How to Cite Shakespeare?

Your go-to guide for citing Shakespeare's works correctly in MLA, APA, and Chicago styles.

Need to cite Shakespeare for an academic paper? Proper citation is essential for scholarly work. Here's a guide covering all the major citation styles – it's more straightforward than you might expect.

The Basics

Key principles when citing Shakespeare:

  • Use act, scene, and line numbers rather than page numbers
  • Use Arabic numerals (1, 2, 3) rather than Roman numerals (I, II, III) in modern styles
  • Separate act, scene, and line with periods (e.g., 3.1.56-58)
  • Italicize play titles
  • Place sonnet titles in quotation marks

MLA Style (9th Edition)

In Your Paper

For prose quotes:

Hamlet says, "To be, or not to be—that is the question" (3.1.56).

For short verse quotes (under 3 lines):

Juliet asks, "What's in a name?
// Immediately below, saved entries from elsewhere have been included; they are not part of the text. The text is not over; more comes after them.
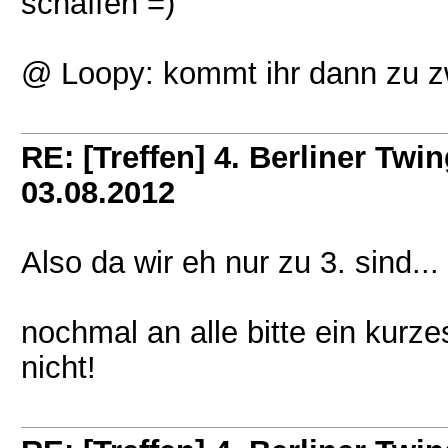
schaffen =)
@ Loopy: kommt ihr dann zu zw
RE: [Treffen] 4. Berliner Twin
03.08.2012
Also da wir eh nur zu 3. sind...
nochmal an alle bitte ein kur
nicht!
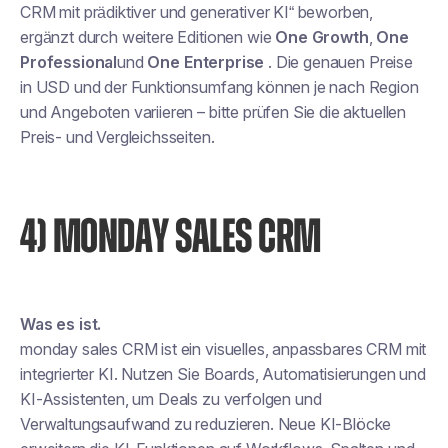
CRM mit prädiktiver und generativer KI“ beworben,
ergänzt durch weitere Editionen wie
One Growth
,
One
Professional
und
One Enterprise
. Die genauen Preise
in USD und der Funktionsumfang können je nach Region
und Angeboten variieren – bitte prüfen Sie die aktuellen
Preis- und Vergleichsseiten.
4) MONDAY SALES CRM
Was es ist.
monday sales CRM ist ein visuelles, anpassbares CRM mit
integrierter KI. Nutzen Sie Boards, Automatisierungen und
KI-Assistenten, um Deals zu verfolgen und
Verwaltungsaufwand zu reduzieren. Neue KI-Blöcke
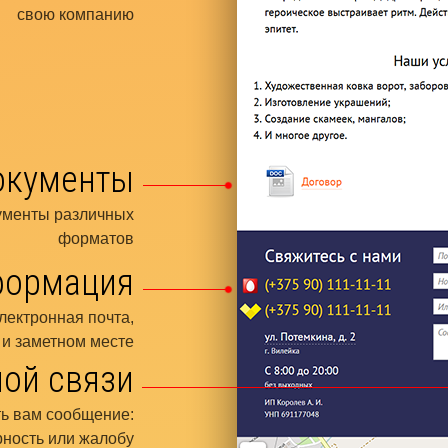
свою компанию
окументы
ументы различных
форматов
формация
лектронная почта,
и заметном месте
ой связи
ь вам сообщение:
рность или жалобу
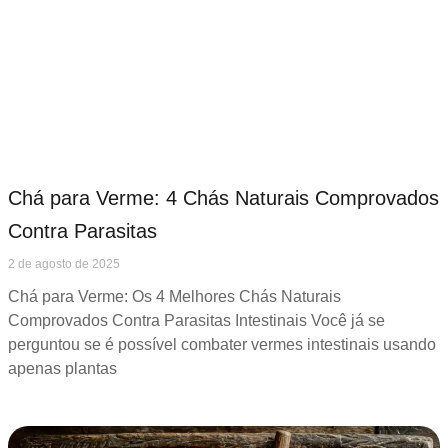
Chá para Verme: 4 Chás Naturais Comprovados
Contra Parasitas
2 de agosto de 2025
Chá para Verme: Os 4 Melhores Chás Naturais
Comprovados Contra Parasitas Intestinais Você já se
perguntou se é possível combater vermes intestinais usando
apenas plantas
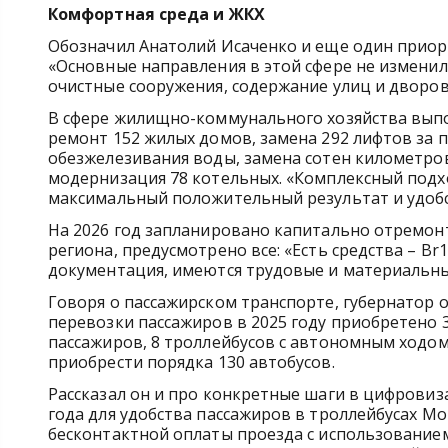
Комфортная среда и ЖКХ
Обозначил Анатолий Исаченко и еще один приор
«Основные направления в этой сфере не изменил
очистные сооружения, содержание улиц и дворов
В сфере жилищно-коммунального хозяйства вып
ремонт 152 жилых домов, замена 292 лифтов за п
обезжелезивания воды, замена сотен километро
модернизация 78 котельных. «Комплексный под
максимальный положительный результат и удобс
На 2026 год запланировано капитально отремонт
региона, предусмотрено все: «Есть средства – B
документация, имеются трудовые и материальны
Говоря о пассажирском транспорте, губернатор 
перевозки пассажиров в 2025 году приобретено 
пассажиров, 8 троллейбусов с автономным ходом 
приобрести порядка 130 автобусов.
Рассказал он и про конкретные шаги в цифровиз
года для удобства пассажиров в троллейбусах Мо
бесконтактной оплаты проезда с использованием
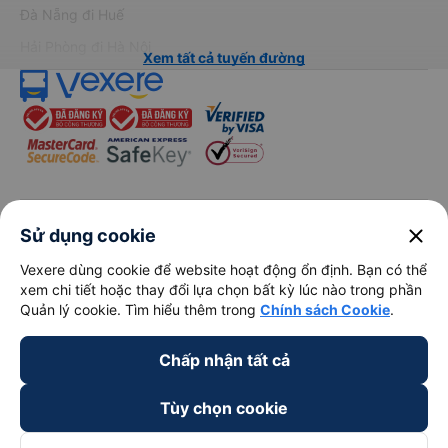
Đà Nẵng đi Huế
Hải Phòng đi Hà Nội
Xem tất cả tuyến đường
keyboard_arrow_down
Về chúng tôi
close
Sử dụng cookie
Vexere dùng cookie để website hoạt động ổn định. Bạn có thể
keyboard_arrow_down
Hỗ trợ
xem chi tiết hoặc thay đổi lựa chọn bất kỳ lúc nào trong phần
Quản lý cookie. Tìm hiểu thêm trong
Chính sách Cookie
.
keyboard_arrow_down
Trở thành đối tác
Chấp nhận tất cả
Đối tác thanh toán
Tùy chọn cookie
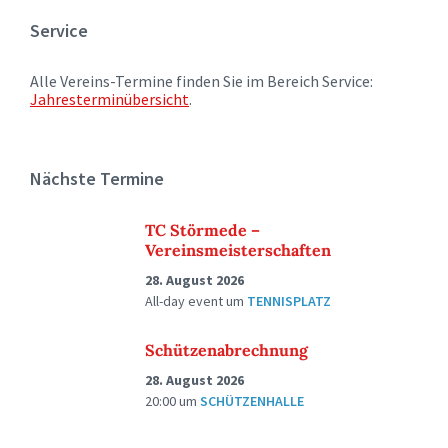
Service
Alle Vereins-Termine finden Sie im Bereich Service:
Jahresterminübersicht
.
Nächste Termine
TC Störmede –
Vereinsmeisterschaften
28. August 2026
All-day event
um
TENNISPLATZ
Schützenabrechnung
28. August 2026
20:00
um
SCHÜTZENHALLE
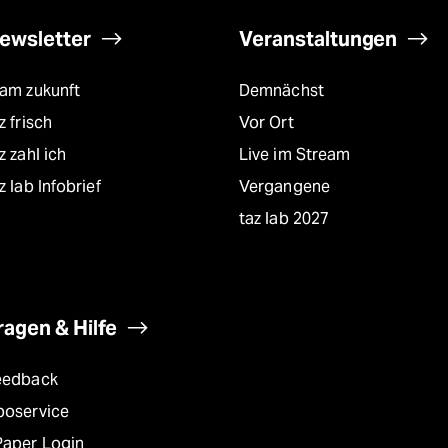
ewsletter
Veranstaltungen
eam zukunft
Demnächst
z frisch
Vor Ort
z zahl ich
Live im Stream
z lab Infobrief
Vergangene
taz lab 2027
ragen & Hilfe
eedback
boservice
Paper Login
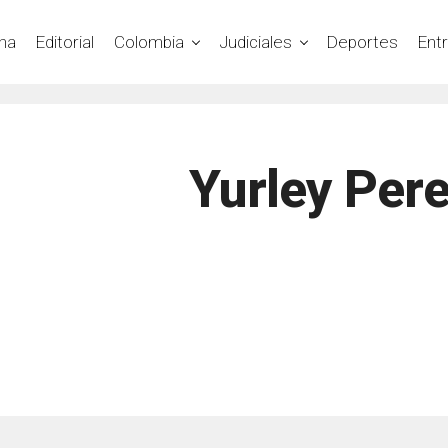
na
Editorial
Colombia
Judiciales
Deportes
Ent
Yurley Pere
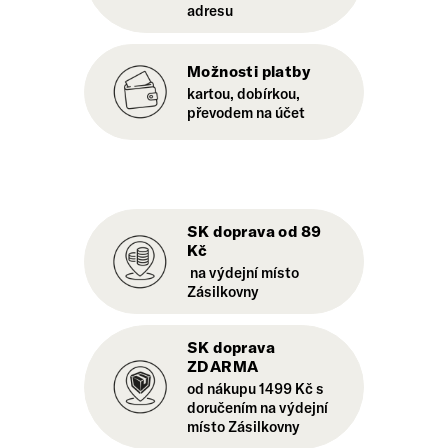
adresu
Možnosti platby
kartou, dobírkou,
převodem na účet
SK doprava od 89
Kč
na výdejní místo
Zásilkovny
SK doprava
ZDARMA
od nákupu 1499 Kč s
doručením na výdejní
místo Zásilkovny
That which we call a rose / By any other name would smell as sweet" (2.2.43-44).

For longer verse quotes (3+ lines): Make it a block quote, indented, keeping the line breaks.

Works Cited

From an anthology:

Shakespeare, William. Hamlet. Edited by Barbara A. Mowat and Paul Werstine, Simon & Schuster, 2012.

From a complete works:

Shakespeare, William. "Hamlet." The Norton Shakespeare, edited by Stephen Greenblatt et al., 3rd ed., W. W. Norton, 2016, pp. 1764-1853.

APA Style (7th Edition)

In Your Paper

Shakespeare (1603/2012) wrote, "To be, or not to be—that is the question" (3.1.56).

Or:

"To be, or not to be—that is the question" (Shakespeare, 1603/2012, 3.1.56).

Reference List

Shakespeare, W. (2012). Hamlet (B. A. Mowat & P. Werstine, Eds.). Simon & Schuster. (Original work published 1603)

Chicago Style

Footnotes/Endnotes

1. William Shakespeare, Hamlet, ed. Barbara A. Mowat and Paul Werstine (New York: Simon & Schuster, 2012), 3.1.56.

Bibliography

Shakespeare, William. Hamlet. Edited by Barbara A. Mowat and Paul Werstine. New York: Simon & Schuster, 2012.

Citing Sonnets

MLA

In Sonnet 18, Shakespeare writes, "Shall I compare thee to a summer's day?" (line 1).

Works Cited:

Shakespeare, William. "Sonnet 18." Shakespeare's Sonnets, edited by Katherine Duncan-Jones, Arden Shakespeare, 2010, p. 147.

APA

Shakespeare (1609/2010) opens Sonnet 18 with "Shall I compare thee to a summer's day?" (line 1).

Pro Tips

  1. Stay consistent – Use the same edition throughout your paper
  2. Ask your teacher – Some prefer Roman numerals
  3. Use abbreviations for play titles in parentheses:
    • Ham. for Hamlet
    • Rom. for Romeo and Juliet
    • Mac. for Macbeth
    • MND for A Midsummer Night's Dream
  4. Note your edition – Different editions have different line numbers
  5. Keep original spelling – If your edition uses old spelling, keep it

That covers the essentials of citing Shakespeare. While it may seem complex initially, the patterns become intuitive with practice. The key is consistency – pick your style and stick with it throughout your paper.